Give it time to get to that $249 price point and they will fly off the shelf.

Correct my math but this boils down to $.0385/gb? even a $50 price drop gets you to .031/gb!
 
You can get 3TBs for almost $100 now. I got 2 a couple months ago for $100...
 
The other thread is full of trolling on Seagate (I'm not a fanboy of them, I buy all brands, they all fail, I have backups) so I'm posting here.

That price for a 8TB is amazing, and this just as I'm preparing to buy 20 6TB WD red for exactly the same price.

However SMR is very new, and I'm using ZFS, I'm not sure that's a good combination, even if my use would be storage that doesn't move much, and backup of that storage.
 
You can get 3TBs for almost $100 now. I got 2 a couple months ago for $100...

For the price of 3 drives I get:

1TB less of space
2 more open 3.5" bays


I call this a net win in my book especially for the use case I'm going for.

Would I use this in an every day machine? Hell no. Would I use this as a backup drive? Maybe. Would I use this as a 2ndary cold storage backup or a write once store forever? Absolutely.
 
The other thread is full of trolling on Seagate (I'm not a fanboy of them, I buy all brands, they all fail, I have backups) so I'm posting here.

That price for a 8TB is amazing, and this just as I'm preparing to buy 20 6TB WD red for exactly the same price.

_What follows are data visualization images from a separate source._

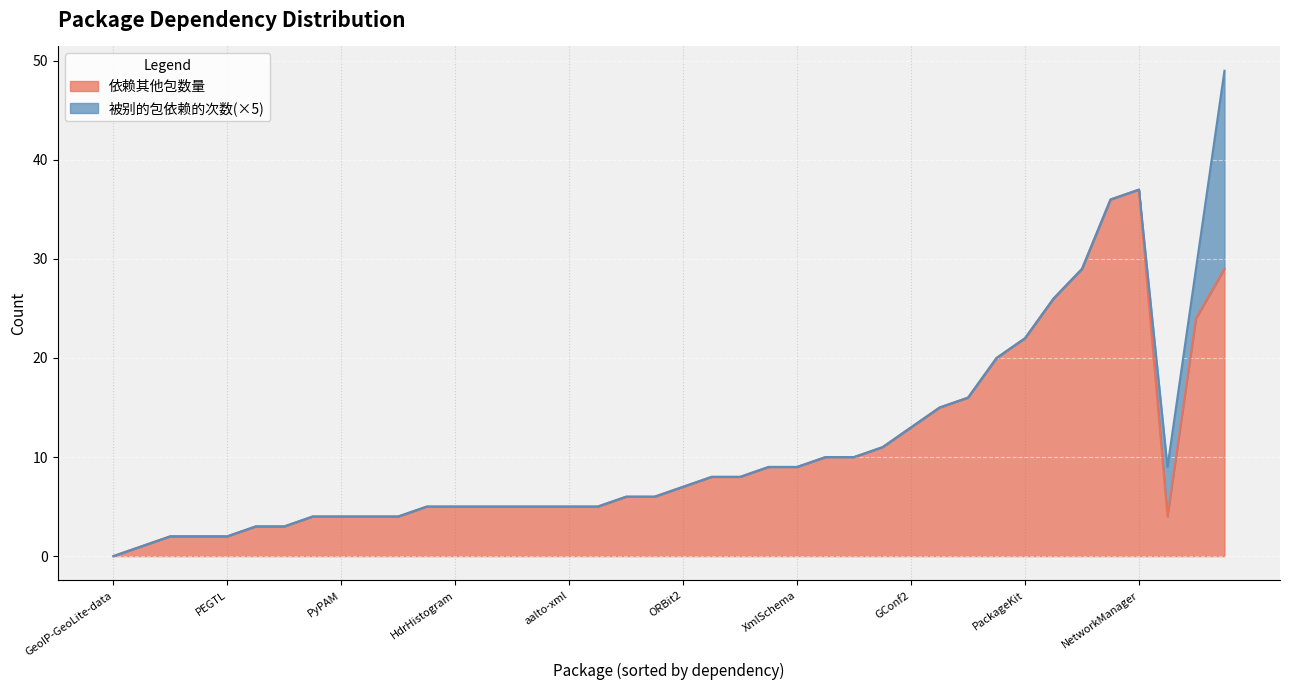

At which label is the value closest to 18?

HikariCP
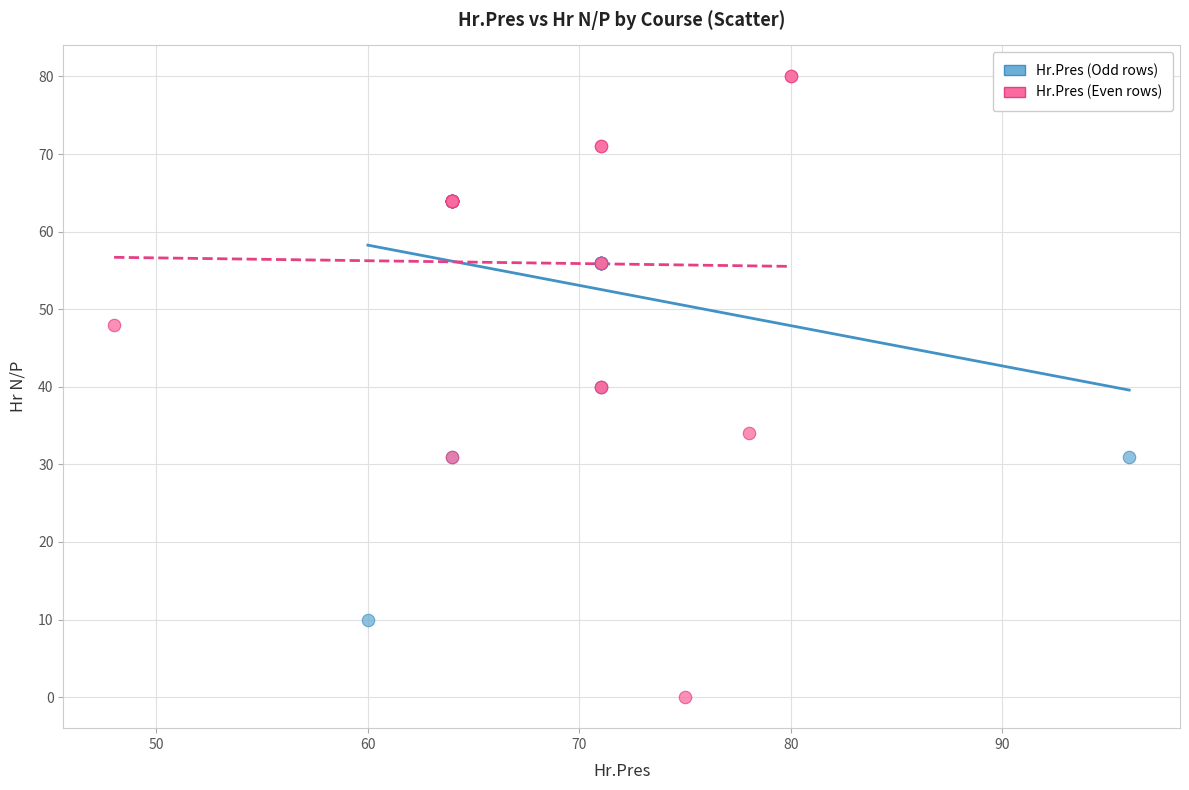

Which series has the largest Y range (max minus min)?

Hr.Pres (Even rows)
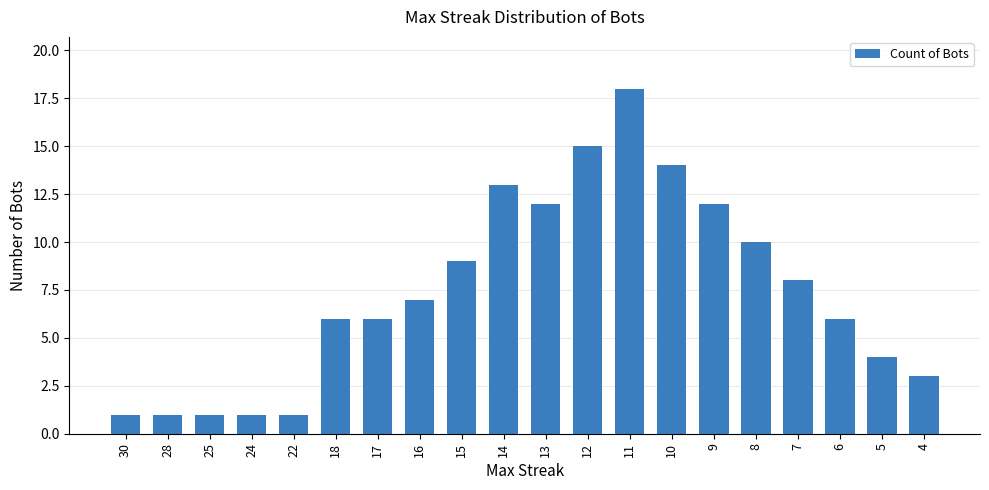

What is the sum of the values at 30 and 11?

19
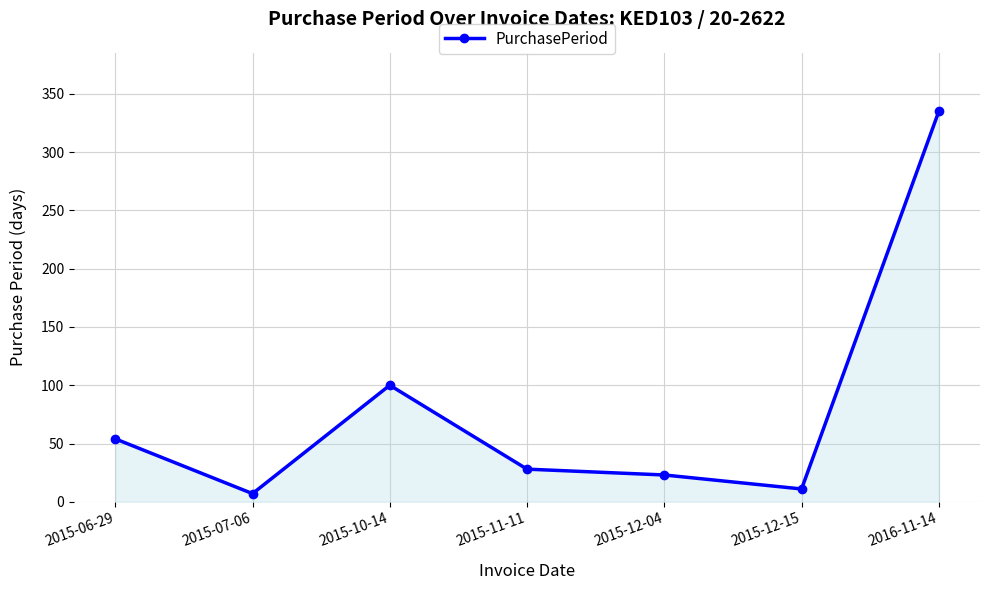

What is the label of the 6th point from the right?

2015-07-06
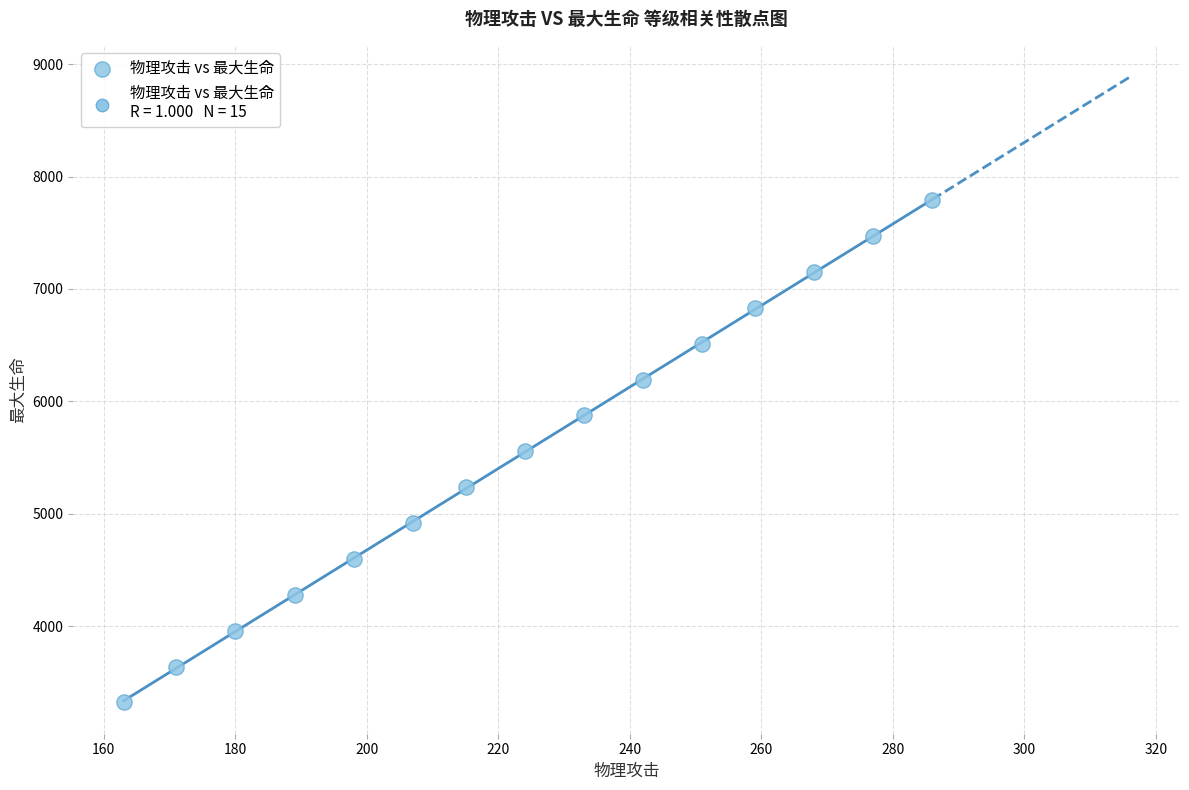

What is the range of Y values (max minus min)?

4468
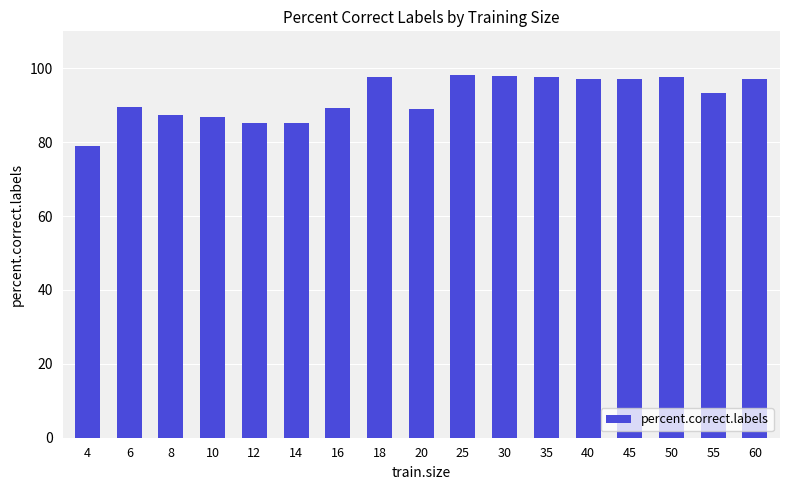

What is the difference between the maximum and minimum values?

19.1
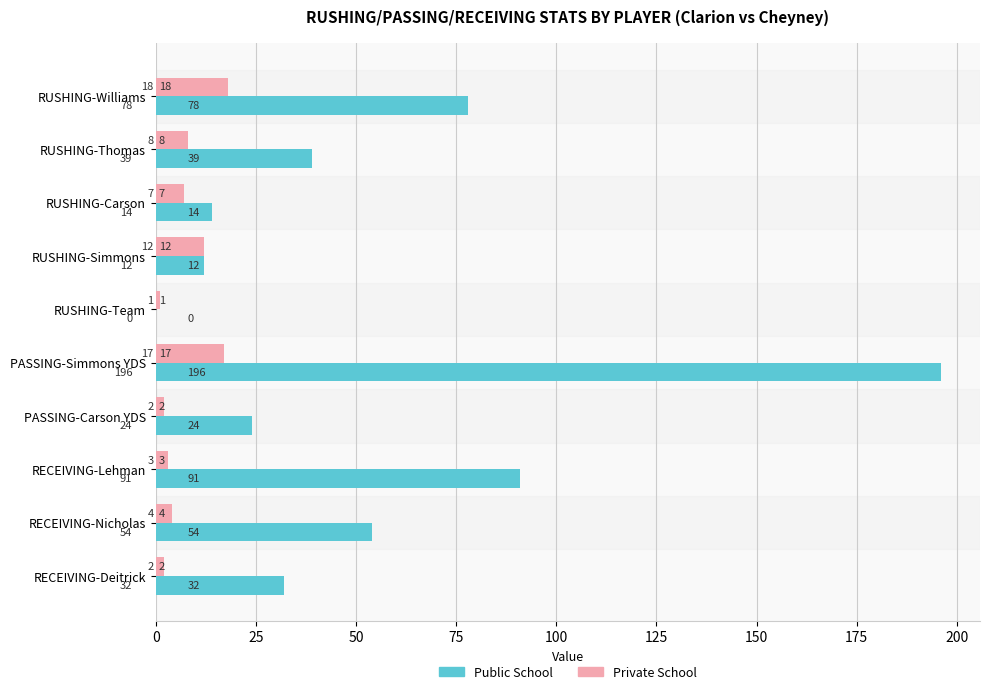

At which category is the sum across all series the highest?

PASSING-Simmons YDS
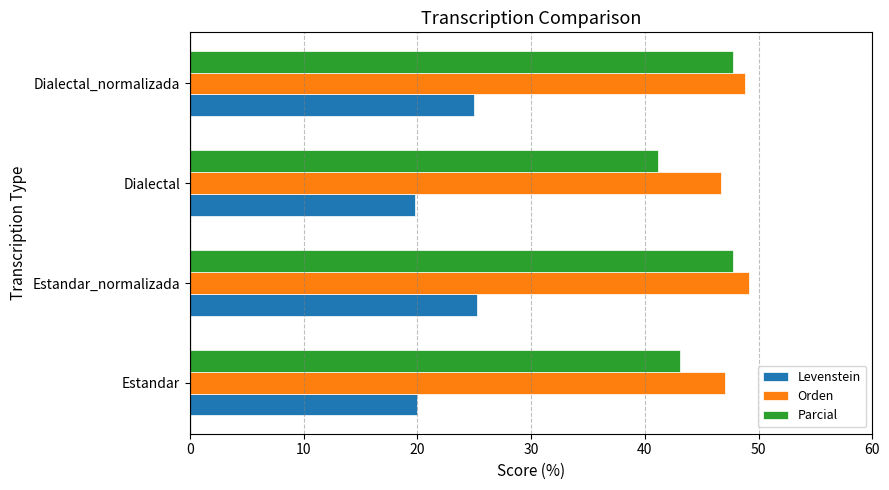

What is the total value across all series at Estandar?

110.2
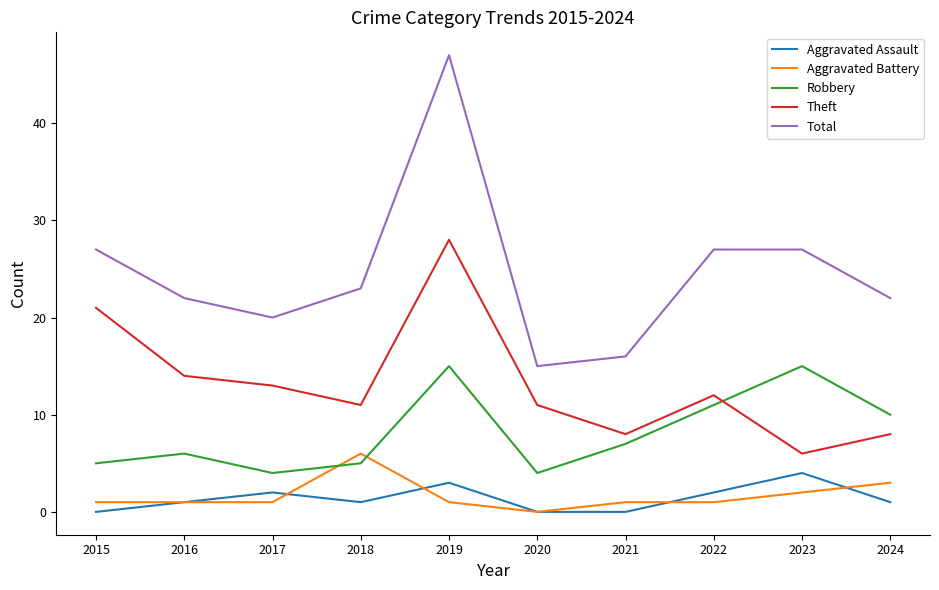

At which label does Aggravated Battery reach its peak?

2018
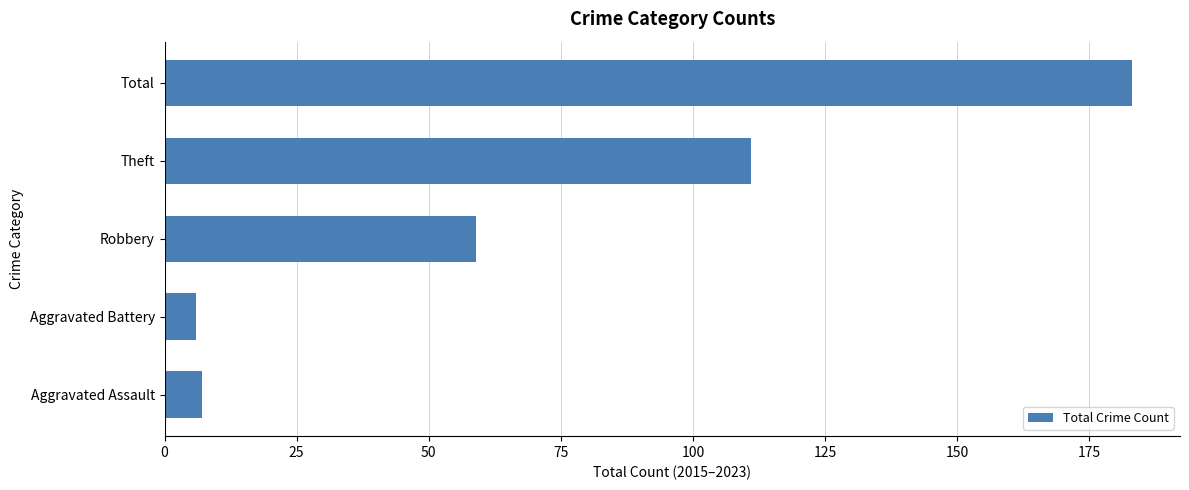

The chart shows a value of 54 at Total. True or false?

False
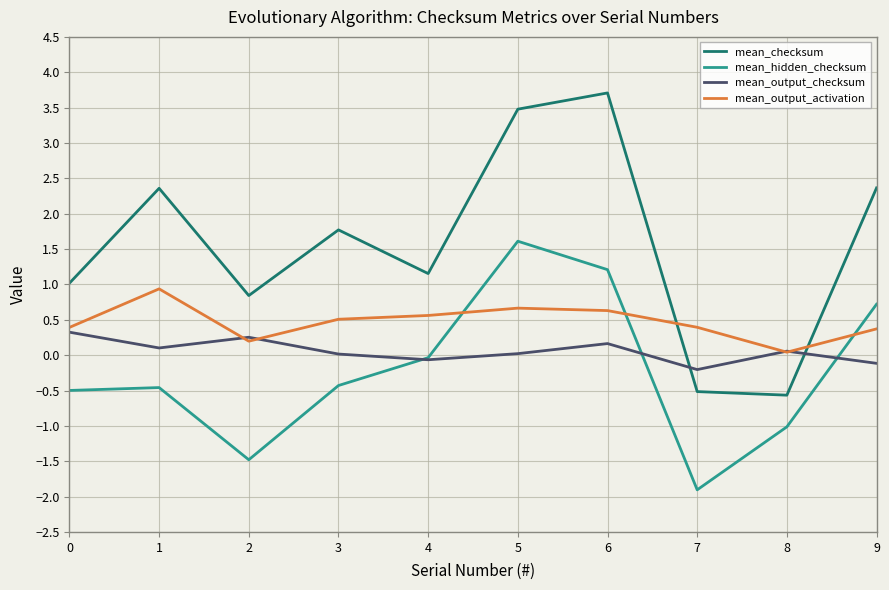

True or false: mean_output_checksum and mean_hidden_checksum intersect in this chart.

True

However SMR is very new, and I'm using ZFS, I'm not sure that's a good combination, even if my use would be storage that doesn't move much, and backup of that storage.

ZFS developers are looking to optimize ZFS for SMR if possible which is a good thing too.

https://www.youtube.com/watch?v=b1yqjV8qemU
 
What they need to start doing is getting rid of the old SATA interface... Replace it with the SAS Connector make all things either NL-SAS or SAS.

Better Performance, I/O, SCSI Command capable, and a Unified Connector... Now that would be a huge WIN!
 
What they need to start doing is getting rid of the old SATA interface... Replace it with the SAS Connector make all things either NL-SAS or SAS.

Better Performance, I/O, SCSI Command capable, and a Unified Connector... Now that would be a huge WIN!

Adding more to the drive cost than it's worth. I'm sure there will be 8TB SAS disks but at an increased cost.
 
Adding more to the drive cost than it's worth. I'm sure there will be 8TB SAS disks but at an increased cost.

Sometimes i think we already there but if the NL-SAS component was 20$ more per drive i would still pay it... somtimes its about the quality and capabilities rather than cheap.
 
And price is about product differentiation, hence the rainbow colors at WD.
 
Looks like a winner in terms of form factor and pricepoint for the intended usage scenario (archival). SnapRAID would pair nicely with this. Storing and streaming Blurays and other home oriented, large files sequential in nature are a perfect fit. Can't wait to start replacing my 3TB's and 4TB's. I'd bought a few 5TB's with the thought of standardizing on those, but glad I hesitated - 8TB for around $249 is a no-brainer for being able to cut the # of slots in use in my Norco 4224 in half.